Barulah nyambung dengan pembahasan tentang puasa. Puasa ini adalah sarana untuk memperlemah hawa nafsu kita. Dalam puasa kita tidak boleh makan, minum dan berhubungan badan supaya jasad kita lemah. Kalau jasad kita sudah lemah, maka ruh akan bebas bergerak untuk mendekati asalnya yaitu Tuhan. Kalau tidak percaya, coba tanyakan ke orang-orang yang sudah lanjut usia. Lebih kuat mana keinginan untuk beribadah saat sudah 60 tahun, atau 17 tahun? Biasanya orang tersebut menjawab lebih kuat saat sudah 60 tahun. Hal ini karena fisiknya sudah lemah, sehingga ruh nya lebih longgar untuk bergerak. Lantas bagaimana kalau kita sudah dekat dengan Allah? Seperti kata ayat tadi, Allah akan menjawab semua permintaan kita. Tapi ingat, cara menjawab Allah tuh bermacam-macam. Allah bisa menjawab dengan kontan mengabulkannya karena Allah tahu kita sanggup menerimanya. Allah bisa menjawab tidak mengabulkan langsung apa yang kita minta melainkan menggantinya dengan yang lebih baik.

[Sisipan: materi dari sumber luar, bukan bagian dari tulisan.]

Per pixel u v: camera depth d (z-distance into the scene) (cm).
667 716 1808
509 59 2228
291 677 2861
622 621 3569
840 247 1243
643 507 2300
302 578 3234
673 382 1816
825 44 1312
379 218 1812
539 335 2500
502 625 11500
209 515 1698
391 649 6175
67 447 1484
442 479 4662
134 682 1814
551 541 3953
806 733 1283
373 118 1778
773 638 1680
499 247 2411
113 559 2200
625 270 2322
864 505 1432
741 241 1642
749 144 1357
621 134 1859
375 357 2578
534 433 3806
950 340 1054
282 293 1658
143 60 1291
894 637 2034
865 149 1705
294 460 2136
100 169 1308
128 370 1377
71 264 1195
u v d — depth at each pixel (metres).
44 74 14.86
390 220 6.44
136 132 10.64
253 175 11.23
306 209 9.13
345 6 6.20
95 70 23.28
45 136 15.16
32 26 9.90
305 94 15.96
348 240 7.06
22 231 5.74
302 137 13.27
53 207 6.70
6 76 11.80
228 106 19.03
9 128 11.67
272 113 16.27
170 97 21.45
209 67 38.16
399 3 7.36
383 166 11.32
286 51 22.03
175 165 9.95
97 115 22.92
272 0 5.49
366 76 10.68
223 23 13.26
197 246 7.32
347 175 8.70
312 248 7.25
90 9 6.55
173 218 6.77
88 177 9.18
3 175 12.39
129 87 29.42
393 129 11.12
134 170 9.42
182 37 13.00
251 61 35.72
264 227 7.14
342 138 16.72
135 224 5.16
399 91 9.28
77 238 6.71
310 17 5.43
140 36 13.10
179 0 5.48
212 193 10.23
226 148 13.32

Hal ini karena Allah lebih tahu mana yang kita lebih sanggup dan menjadi kebaikan untuk kita. Allah bisa saja menjawab tidak mengabulkannya di dunia, tapi jadi tabungan yang akan meringankan kita di akhirat. Intinya jawaban Allah terhadap doa orang-orang yang dekat denganNya bisa bermacam-macam, namun semua itu pasti baik di mata Allah. Sehingga tidak ada alas an bagi orang beriman (yang sudah dekat dengan Allah) untuk galau, karena apabila dia dianugerahi nikmat dia bersyukur, apabila ditimpa musibah dia bersabar. Syukur dan sabar adalah suatu kebaikan bagi pelakunya. Maka kalau tidak syukur, ya sabar, tidak ada tuh kata galau dalam hidup kita.